Schüler mit hohem FSK blieben psychisch stabiler
Förderung eines positiven Fähigkeitsselbstkonzepts: Attributionstrainings
Schüler sollen lernen, Erfolge auf interne, stabile Faktoren (Begabung, Anstrengung) zurückzuführen.
Misserfolge sollen als variable, kontrollierbare Faktoren (fehlende Vorbereitung) betrachtet werden.
👉 Beispiel: Lehrer geben Rückmeldungen wie:
„Du hast dich verbessert, weil du mehr geübt hast“ (statt „Du bist eben talentiert“).
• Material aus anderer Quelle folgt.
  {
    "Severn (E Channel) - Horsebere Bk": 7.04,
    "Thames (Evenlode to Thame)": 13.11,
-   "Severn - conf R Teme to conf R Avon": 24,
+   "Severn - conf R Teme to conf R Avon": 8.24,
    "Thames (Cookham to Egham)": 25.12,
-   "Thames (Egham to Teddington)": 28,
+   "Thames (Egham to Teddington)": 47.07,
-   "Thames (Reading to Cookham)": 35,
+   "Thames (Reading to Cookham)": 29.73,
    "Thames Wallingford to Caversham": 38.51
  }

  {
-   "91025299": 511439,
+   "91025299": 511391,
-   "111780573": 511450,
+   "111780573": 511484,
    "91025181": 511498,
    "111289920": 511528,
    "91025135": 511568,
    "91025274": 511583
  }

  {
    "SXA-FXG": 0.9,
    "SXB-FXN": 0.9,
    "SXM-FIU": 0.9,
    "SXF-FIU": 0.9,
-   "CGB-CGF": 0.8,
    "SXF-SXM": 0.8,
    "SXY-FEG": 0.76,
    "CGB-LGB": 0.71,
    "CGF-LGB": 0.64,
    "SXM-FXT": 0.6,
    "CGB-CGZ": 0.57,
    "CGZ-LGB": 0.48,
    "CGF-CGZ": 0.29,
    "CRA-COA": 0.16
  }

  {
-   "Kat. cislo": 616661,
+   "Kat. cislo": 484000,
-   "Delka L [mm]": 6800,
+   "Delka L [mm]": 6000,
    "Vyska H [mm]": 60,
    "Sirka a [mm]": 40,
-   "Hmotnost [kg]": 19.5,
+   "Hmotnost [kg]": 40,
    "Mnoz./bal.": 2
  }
Förderung eines positiven Fähigkeitsselbstkonzepts durch Förderung individueller Bezugsnormen
Lehrer sollten Fortschritte betonen, anstatt soziale Vergleiche anzustellen.
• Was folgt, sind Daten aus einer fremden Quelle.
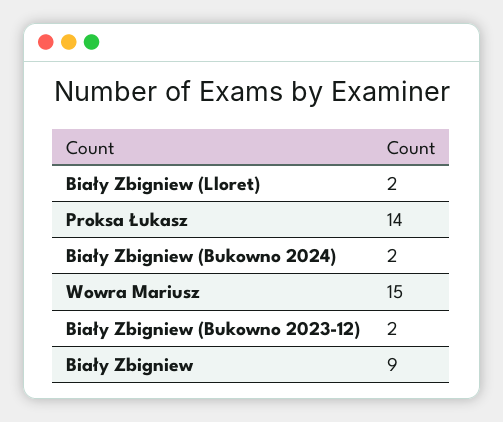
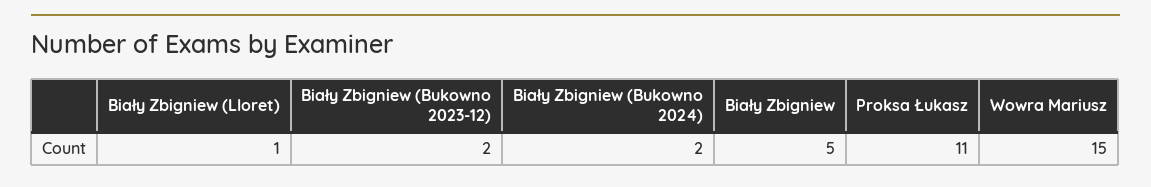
  {
-   "Biały Zbigniew (Lloret)": 2,
+   "Biały Zbigniew (Lloret)": 1,
-   "Proksa Łukasz": 14,
+   "Proksa Łukasz": 11,
    "Biały Zbigniew (Bukowno 2024)": 2,
    "Wowra Mariusz": 15,
    "Biały Zbigniew (Bukowno 2023-12)": 2,
-   "Biały Zbigniew": 9
+   "Biały Zbigniew": 5
  }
👉 Beispiel: Statt „Du bist besser als deine Mitschüler“ sollte es heißen: „Du hast dich im Vergleich zur letzten Woche gesteigert.“
Fazit
Das Fähigkeitsselbstkonzept beeinflusst Motivation, Leistung und psychisches Wohlbefinden.
Ein niedriges FSK führt zu schlechterer Leistung, mehr Angst und geringer Motivation.
Pädagogische Maßnahmen wie individuelle Bezugsnormen und Attributionstrainings können helfen, ein positives Selbstkonzept zu fördern.
Durch gezielte Unterstützung können Lehrer und Eltern dazu beitragen, dass Schüler Vertrauen in ihre Fähigkeiten entwickeln und langfristig erfolgreicher lernen.